The price of nickel has run up to a five-year high of late, defying softness in the rest of the base metal complex.

The reasons are both simple and complicated. The price of nickel doubled in two years, from US$4 per lb. in August 2017 to US$8 per lb. a few weeks ago. The reasons:

· Robust demand. Nickel is primarily used to make stainless steel. And despite slowing growth, stainless steel demand keeps marching up.

In the first half of 2019, for instance, Chinese stainless steel production was up 8.5% yearover-year. (As the chart suggests, forecasts predict softening of demand in the current quarter.)

· China makes most of the world’s stainless steel. And China gets the nickel for that steel from its own mines as well as mines in Indonesia and the Philippines, many of which produce a lowgrade, high-impurity ore called nickel pig iron (NPI). NPI production has ballooned over the last decade, enough that as of 2020 the world will get more of its nickel from NPI than from conventional nickel ores. However, this reliance on NPI brings with it a few problems.

· Indonesia will implement a ban on nickel ore exports at the start of 2020. This has been in the works for some time but until a few months ago the ban was not scheduled to take effect until 2022. Indonesia produces roughly ~12% of global supply, so this ban is significant. The idea is to push the development of domestic smelters, which would keep more of the resource upside in country versus exporting raw ore. This is in the works – the country already has 11 nickel smelters and 25 more are planned or under construction – so Indonesian nickel supplies should slide in the near term but recover within about three years. However, the smelters in China that relied on Indonesia’s nickel pig iron (NPI) ore will have to find feed elsewhere; the main candidate is the Philippines, where ore is generally lower grade. The only other option is to upgrade to processing Class I ores. Either move would increase costs overall, which supports a higher nickel price.

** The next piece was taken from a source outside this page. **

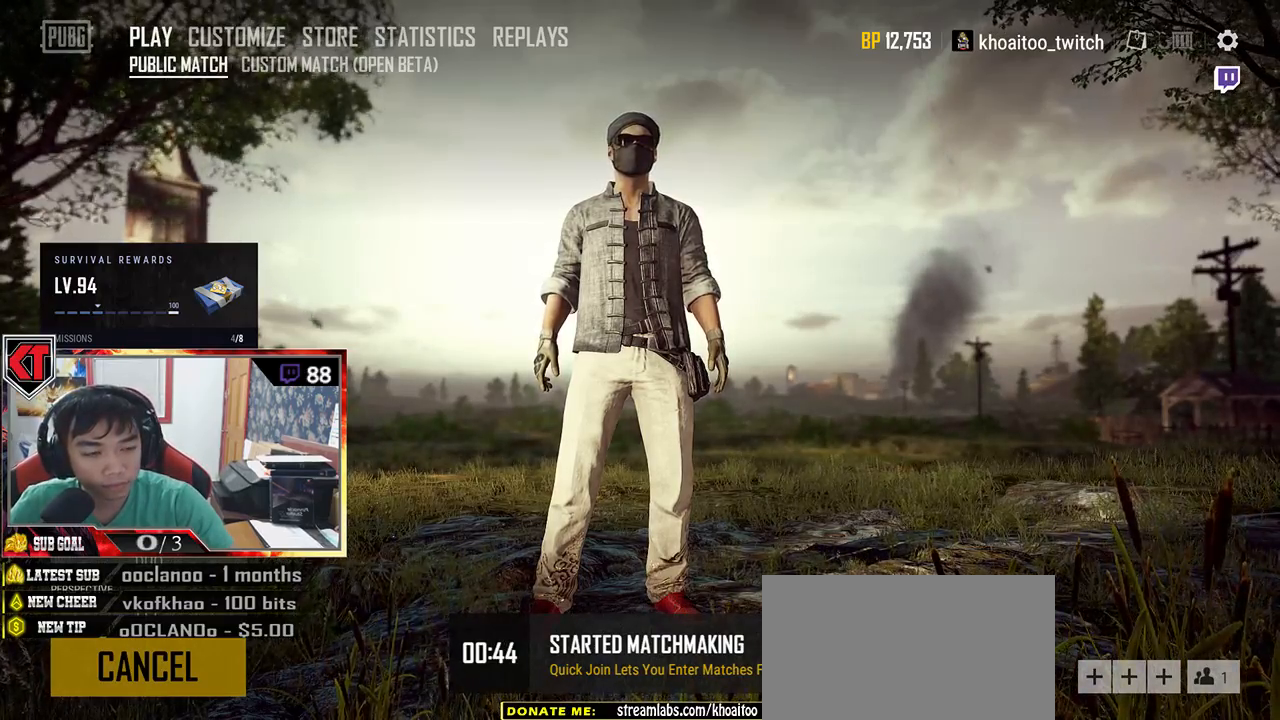
{"keys": [], "mouse": [], "events": []}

· Batteries. Eighty percent of the world’s nickel goes into stainless steel, so steel certainly drives the market. But many of the batteries that power laptops, electric vehicles, phones, and even power grids require nickel. This has transformed nickel from a one trick pony to a two trick market – and if electric cars take off then nickel’s battery market will take off right alongside. Right now batteries consume 5% of global nickel but demand is rising rapidly and is expected to reach 8% by 2020. Vice President of market analysis and economics for BHP, Dr Huw McKay, says he sees a future where batteries and stainless steel become “equally important” nickel consumers. Global nickel demand currently sits around 2 million tonnes per annum; it is expected to grow to 6 million tonnes per annum by 2035 with batteries accounting for almost half of demand growth.

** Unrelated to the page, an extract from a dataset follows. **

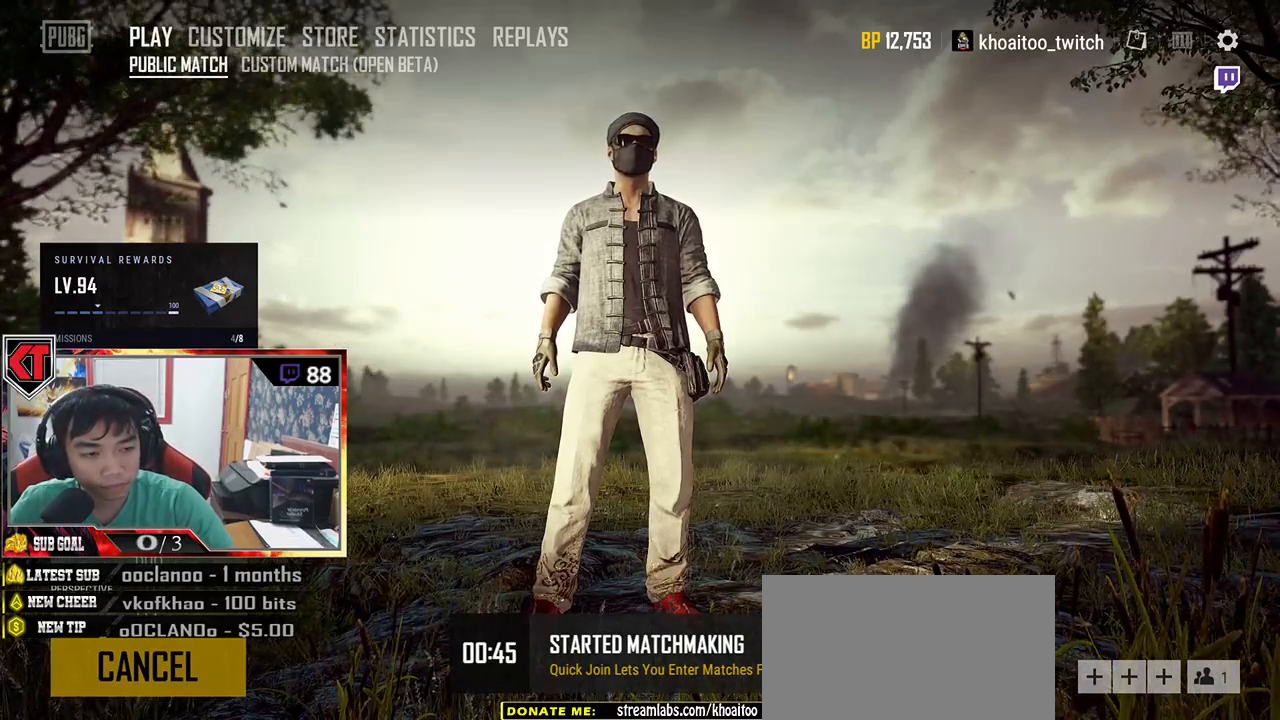
{"keys": [], "mouse": [], "events": []}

· In addition, batteries cannot use nickel from NPI, as impurities are too high, so the battery factor has divided the nickel market into two parts – high purity Class I nickel and lower purity Class II. All of this has two important effects: it is bringing energy metal investors into the nickel space and it is underlining that NPI, which has been the dominant source of nickel growth for the last 10-plus years, will not solve the nickel supply gap going forward.

· To address that second point and boost production of Class I nickel, China is developing several mines tapping into nickel laterite deposits. Nickel laterite is easy to mine but very difficult to process, requiring high pressure acid leaching (HPAL). Most analysts are highly skeptical that China’s planned HPAL facilities will come online anywhere near their projected timelines or budgets, as these facilities are notoriously difficult and expensive.

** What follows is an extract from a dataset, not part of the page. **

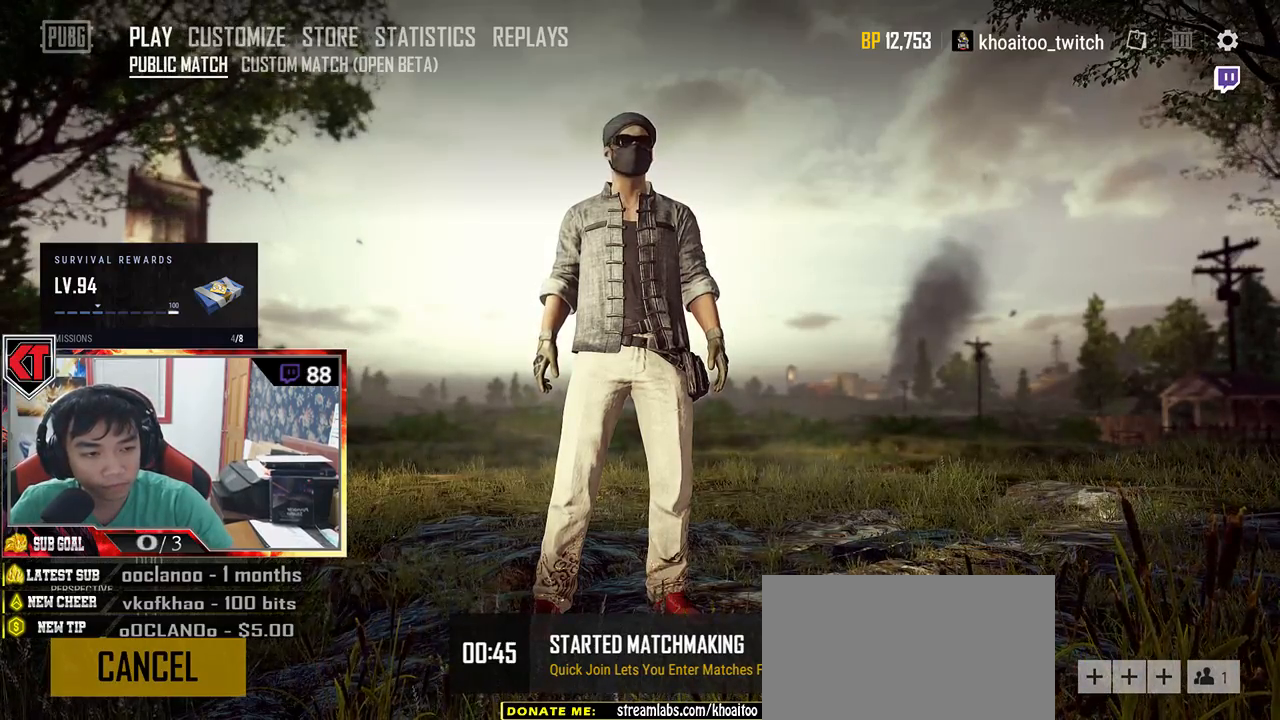
{"keys": [], "mouse": [], "events": []}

· Because NPI has ballooned so in the last decade, explorers and developers have not looked for conventional nickel deposits. There is a true lack of development-stage nickel projects with conventional sulphide deposits that could be built to fill supply gaps.

· Current mine-specific supply issues. The biggest producer of NPI in the Philippines just ran out of ore. The Ramu project in Papua New Guinea is temporarily suspended, which removes 35,000 tonnes of annual nickel supply.

· Stockpiles are falling – and fast. Nickel stockpiles have been declining for five years.

This is what happens when a market is persistently undersupplied. But as you can see, the decline accelerated in the last two years…and stockpiles dropped off a cliff a few weeks ago.

The cliff is likely the result of panic buying and/or stockpiling ahead of the Indonesian ban.

I told you it was complicated!

Complicated is normal for nickel, which has a long track record of extreme price moves. In 2008 a supply shortage drove the price as high as US$22 per lb. before steel mills found substitutes, 7 including manganese, and within 18 months the price was back at US$4.50 per lb. (The Great Financial Crisis likely exacerbated the price decline.)

The Bear Case

The key question on this side is: to what extent is speculation driving nickel?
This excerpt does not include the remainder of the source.